In reality, according to Bronson, all of the coal miners in his area shared the same complex; they believed that steelworkers and railroad workers were the ‘elite’ and that they were the lowest class of human beings.
“Very few people know what it is like to live down there underneath the surface of the world, in that total blackness.”
He was overjoyed when he was eventually enlisted into the army. Finally, he could leave behind his gloomy surroundings and count on being fed and clothed. This time in his life would finally pave the way for Bronson to establish himself as one of Hollywood’s most recognizable figures.
Bronson returned to the United States after serving in World War II, started studying art, and then enrolled at the Pasadena Playhouse in California.
His skills and talents were almost immediately clear: one teacher noticed them early on and soon referred the young Bronson to director Henry Hathaway. This eventually resulted in him being cast in his very first film: the 1951 You’re in the Navy Now.
While he frequently went unnoticed for his early work, by 1954 his work in Vera Cruz and, four years later, as the lead in Machine-Gun Kelly, had won him praise from reviewers.
Early on, Bronson worked as a painter, cook, mason, and onion-picker in addition to his acting gigs. In the 1950s, he also legally changed his name from Buchinsky to Bronson out of concern that his Russian-sounding name wouldn’t be well-received during the time when communism was strongly opposed.
But it wasn’t until 1974 that he got his big break, as Paul Kersey in Death Wish, a vigilante architect whose wife and daughter are attacked. Due to the film’s success, multiple sequels were made throughout the ensuing decades.
Following his performance as the renowned drifter James Coburn in Hard Times, Bronson continued to rise to fame.
It took him some time to get used to being a celebrity, and Bronson is reported to have been tormented by his gloomy upbringing.
He specifically avoided those who were invasive or made him feel threatened, according to co-star Andrew Stevens. On the other side, Bronson was known to be open, endearing, and humorous when he was relaxed and at ease
With his first wife, Harriet Tendler, whom he was married to from 1949 to 1965, Bronson had two children.
Popular British actress Jill Ireland, who appeared with Bronson in a total of 15 movies, including The Valachi Papers and Love and Bullets, was his second marriage.Ireland unfortunately lost her battle with cancer in 1990, leaving behind two children.
With Kim Weeks, a previous worker of an audiobook company who had assisted in the recording of Ireland’s audiobooks, Bronson married for the third time in December 1998.

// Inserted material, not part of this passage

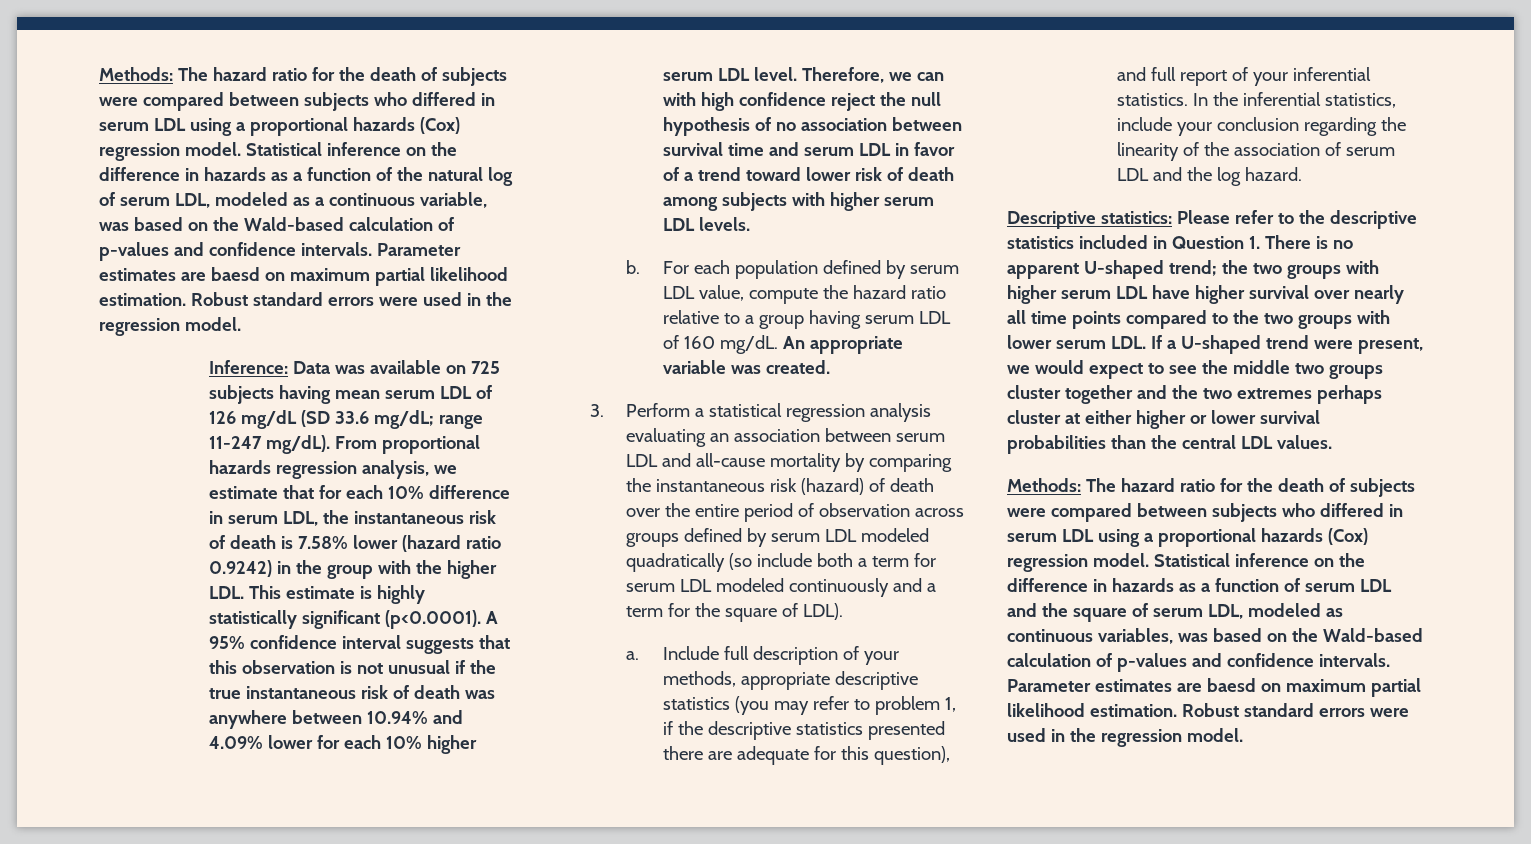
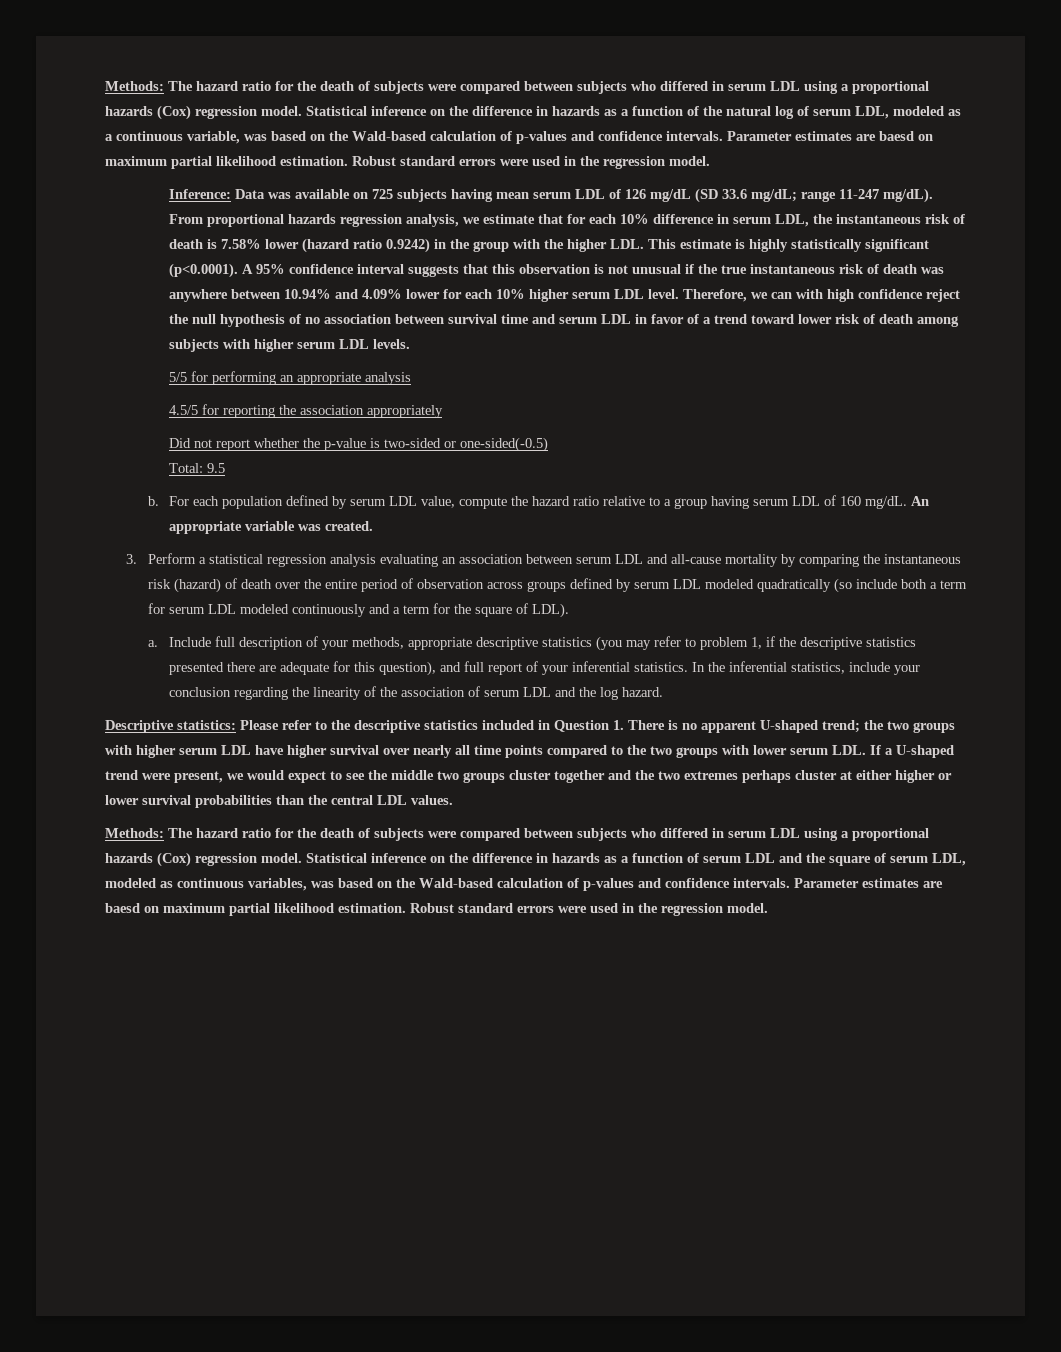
(750, 224) none -> [169,371,412,385] [169,404,444,418] [169,437,549,452] [169,463,226,473] // 5/5 for performing an appropriate analysis // 4.5/5 for reporting the association appropriately // Did not report whether the p-value is two-sided or one-sided(-0.5) // Total: 9.5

Later in life, Bronson was diagnosed with Alzheimer’s. His battle with the illness was described as a “stark contrast to the high-octane vitality of his incredible life.”
The celebrity was occasionally seen staggering and confused about Beverly Hills. Fortunately, actor Weeks’s wife Weeks was there to take care of him.
“The family has known for almost a year that something was wrong because Charles just hasn’t been himself,” his sister, Catherine Pidgeon, said.
Bronson, according to Pidgeon, had started to slur his words and spoke more slowly, but he could still identify his family and was able to spend Christmas 2001 with them.
After contracting pneumonia, Bronson’s health rapidly deteriorated over the course of just a few weeks. At Cedars-Sinai hospital in Los Angeles, he passed away on August 30, 2003, at the age of 81. His wife Kim, three daughters, Suzanne, Katrina Holden-Bronson, and Zuleika, a son, two stepsons, Paul and Valentine McCallum, and two grandchildren all survive him.
What a life-long trip Charles Bronson had to take! Every child should have a secure, joyful childhood filled with lifelong experiences.
I’m so grateful that Bronson was able to leave his troubled background behind and carve out a successful career for himself, one that is still vivid in so many people’s minds today. If you’re a fan of Charles Bronson, please share!